■ **Work instruction**: Please reproduce all entries word for word and omit their pictures.

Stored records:
# # # # # # #

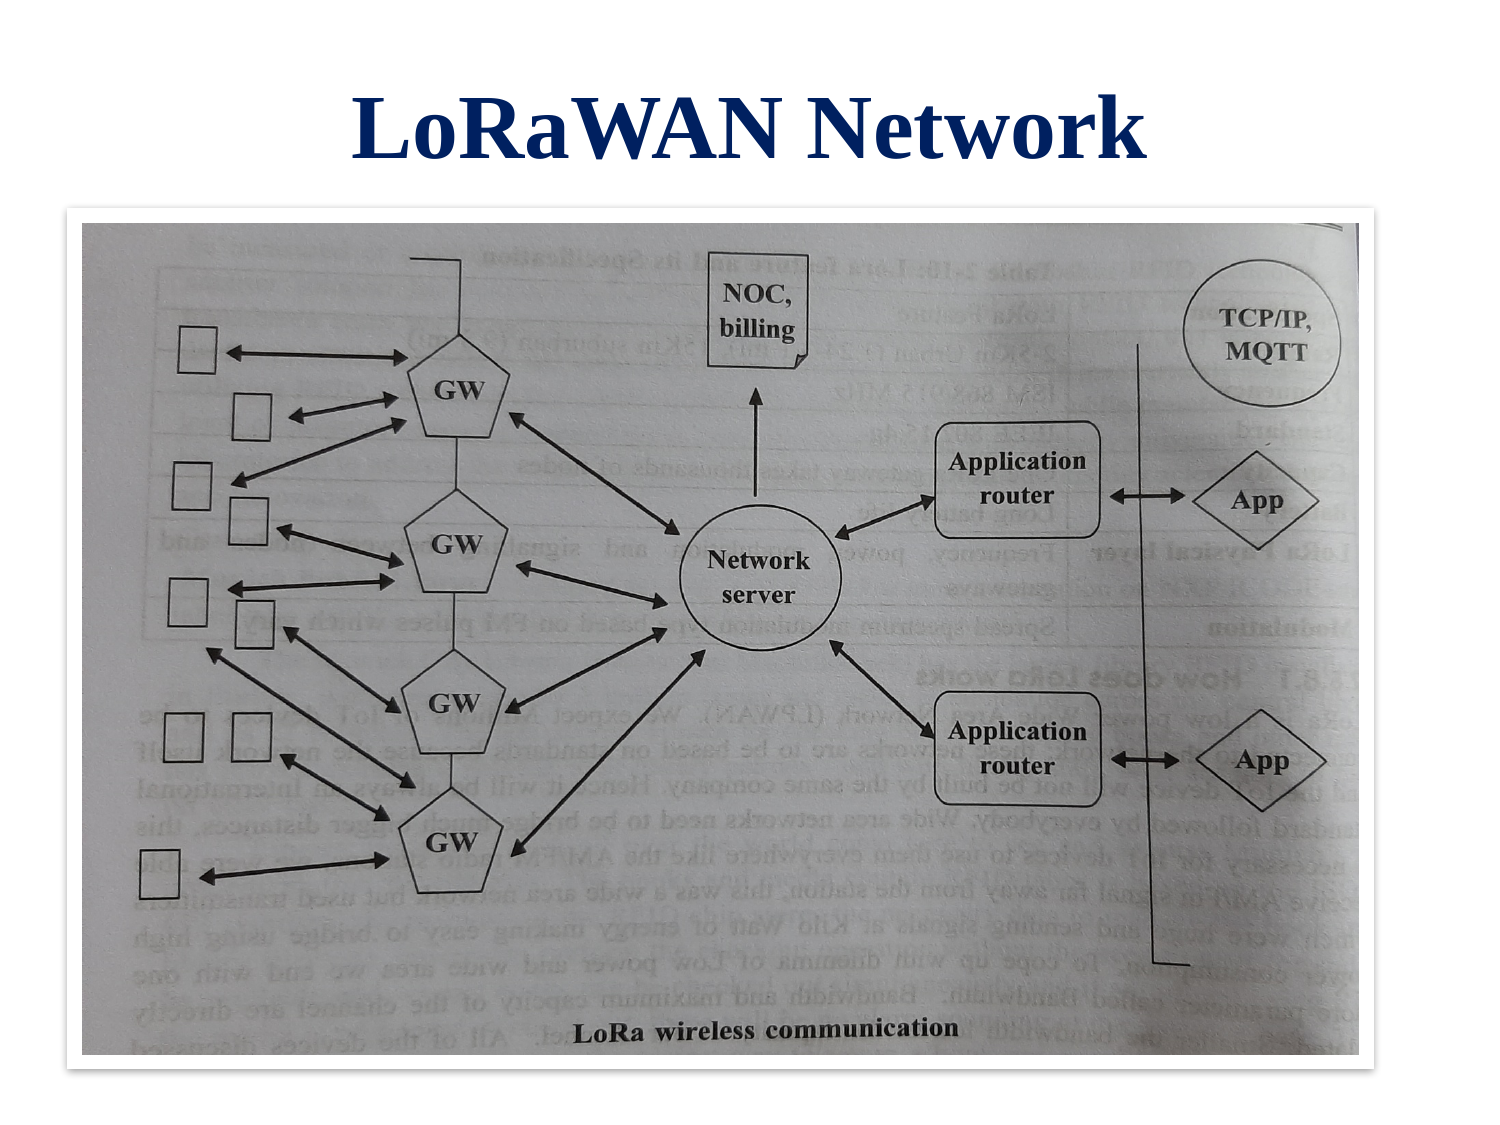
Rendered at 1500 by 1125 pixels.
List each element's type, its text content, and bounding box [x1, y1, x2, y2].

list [81, 222, 1360, 1055]
title LoRaWAN Network [75, 45, 1425, 200]
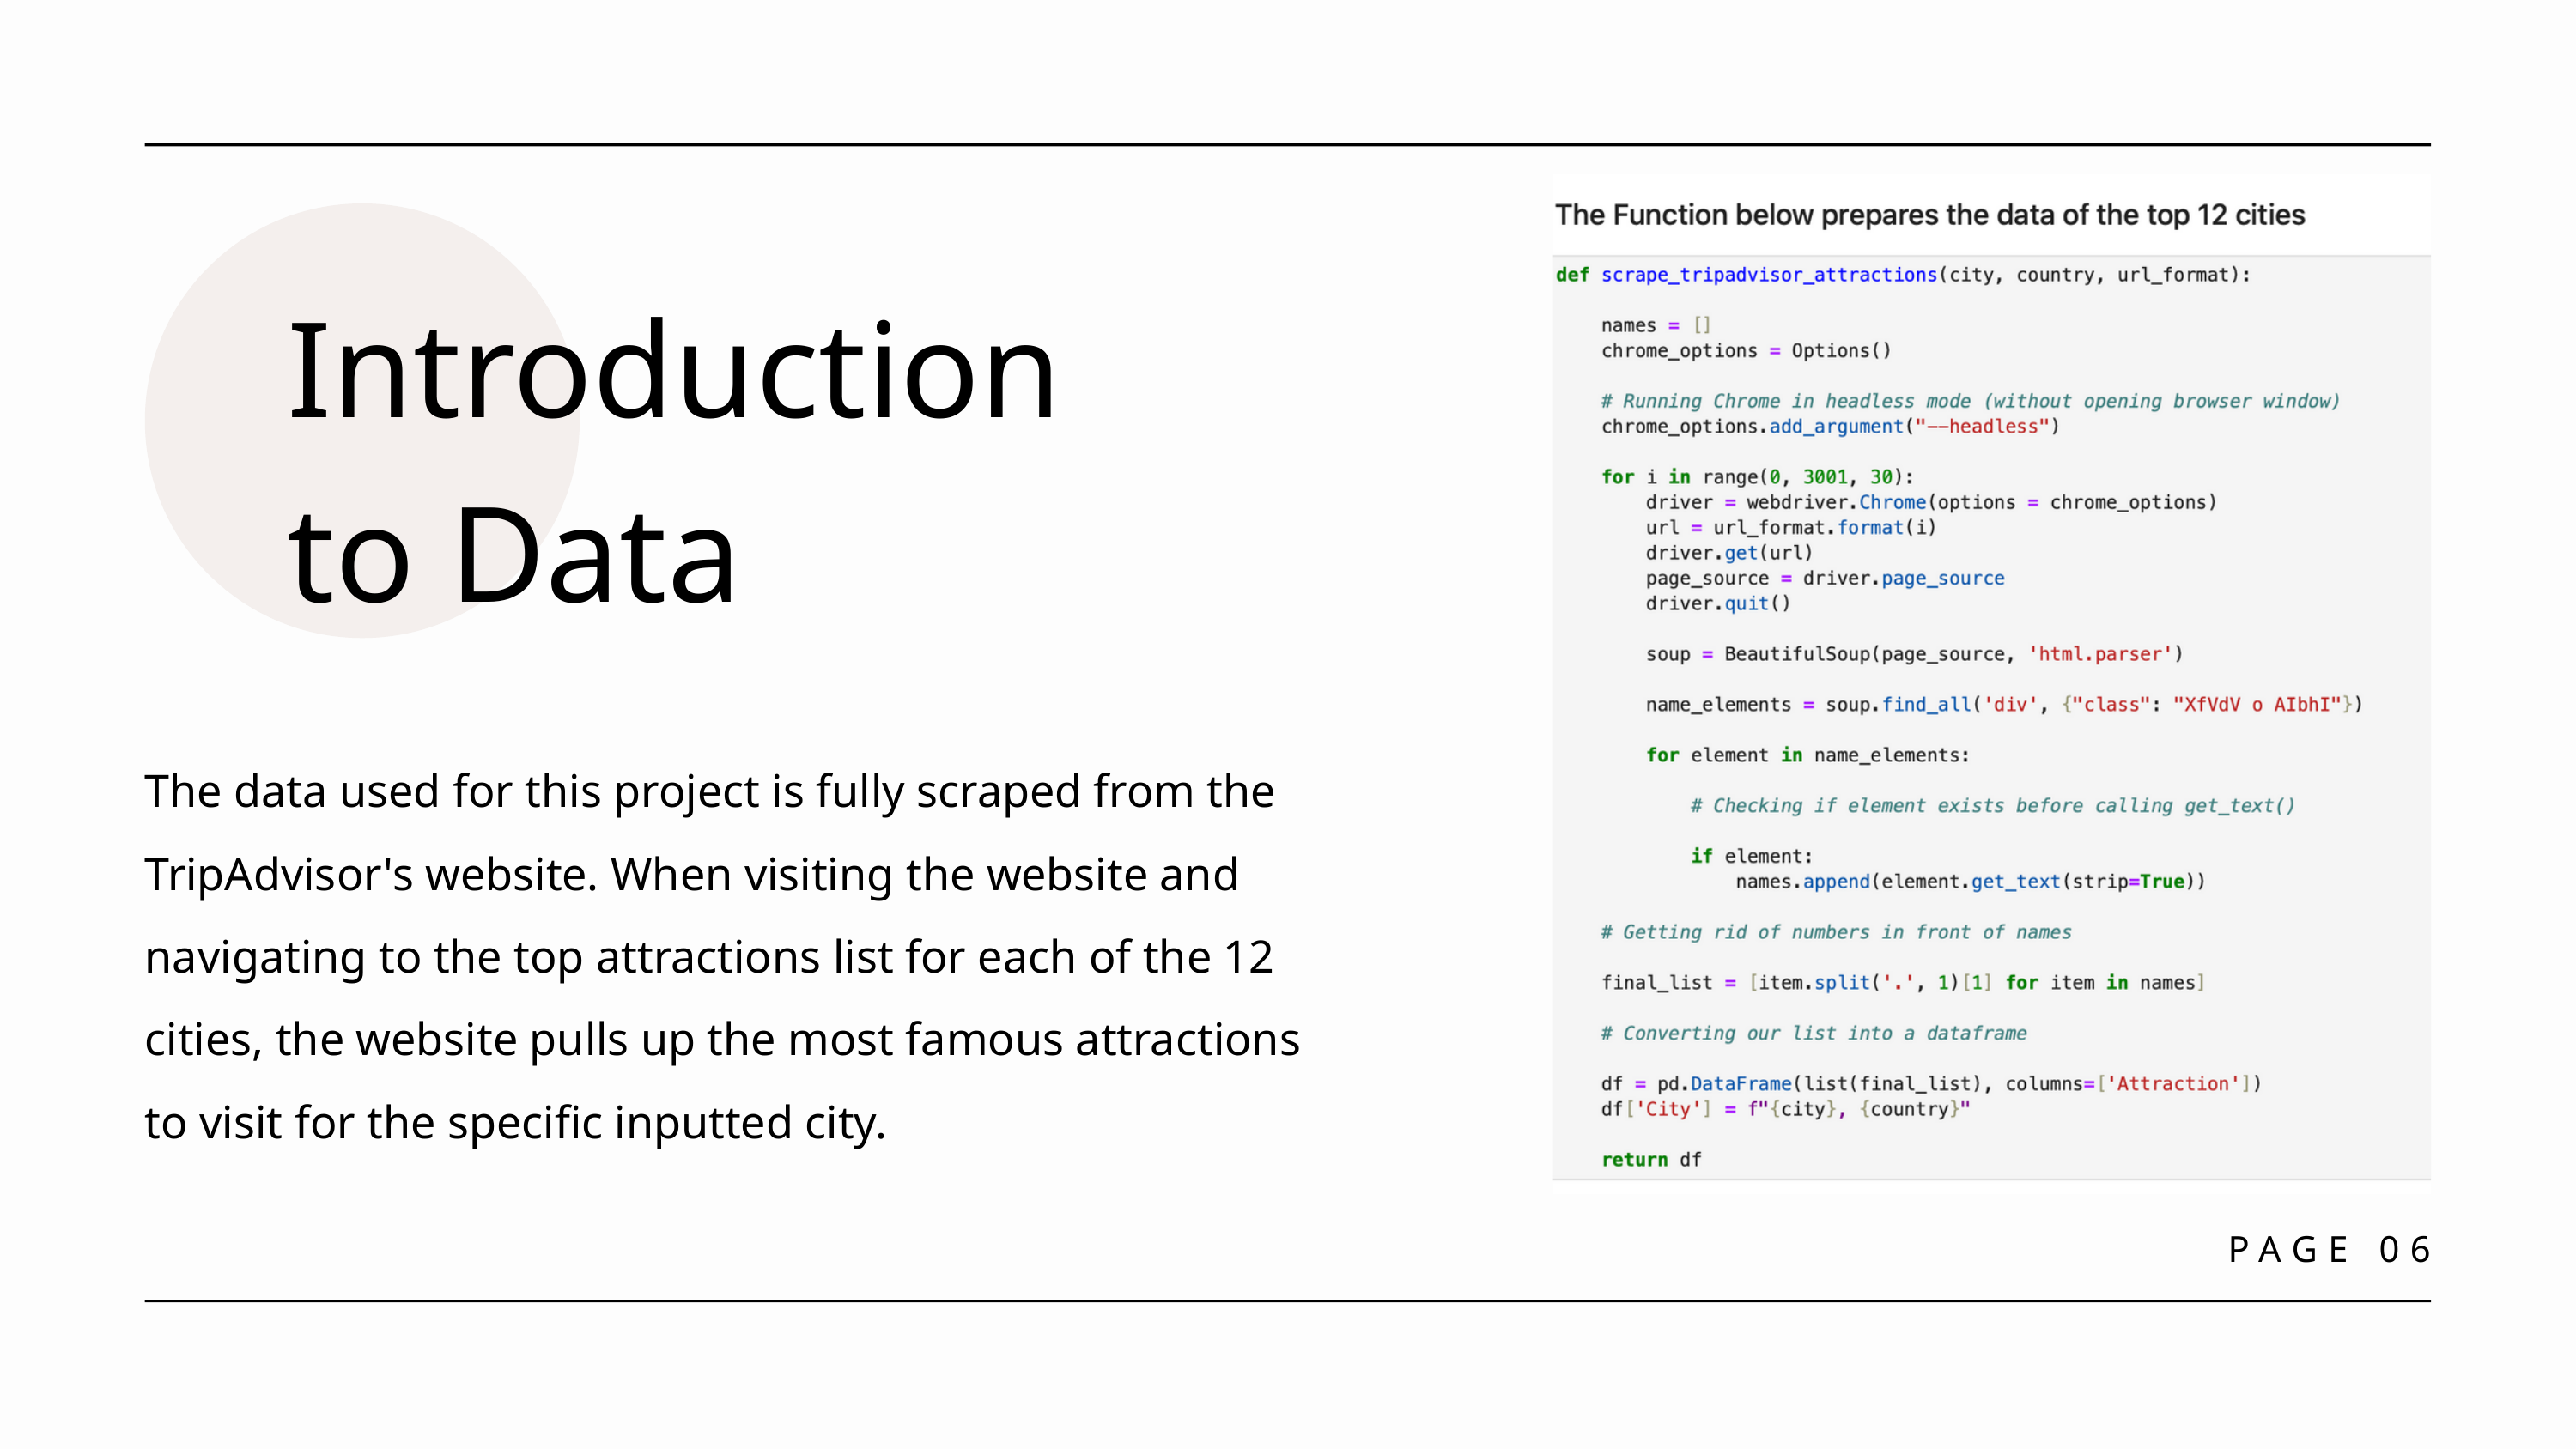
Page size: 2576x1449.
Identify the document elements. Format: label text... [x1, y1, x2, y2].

text_box Introduction to Data [583, 258, 1884, 628]
text_box PAGE 06 [2014, 1219, 2432, 1270]
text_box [144, 203, 580, 639]
text_box The data used for this project is fully scraped from the TripAdvisor's website. When visiting the website and navigating to the top attractions list for each of the 12 cities, the website pulls up the most famous attractions to visit for the specific inputted city. [144, 733, 1325, 1148]
text_box [1552, 174, 2432, 1194]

# # # # # # #

■ **Answer section**:
Rendered at 1500 by 1125 pixels.
List each element's type, its text content, and bounding box [x1, y1, x2, y2].

list [81, 222, 1360, 1055]
title LoRaWAN Network [75, 45, 1425, 200]
Page size: 2576x1449.
Identify the document elements. Format: label text... [x1, y1, x2, y2].

text_box Introduction to Data [583, 258, 1884, 628]
text_box PAGE 06 [2014, 1219, 2432, 1270]
text_box [144, 203, 580, 639]
text_box The data used for this project is fully scraped from the TripAdvisor's website. When visiting the website and navigating to the top attractions list for each of the 12 cities, the website pulls up the most famous attractions to visit for the specific inputted city. [144, 733, 1325, 1148]
text_box [1552, 174, 2432, 1194]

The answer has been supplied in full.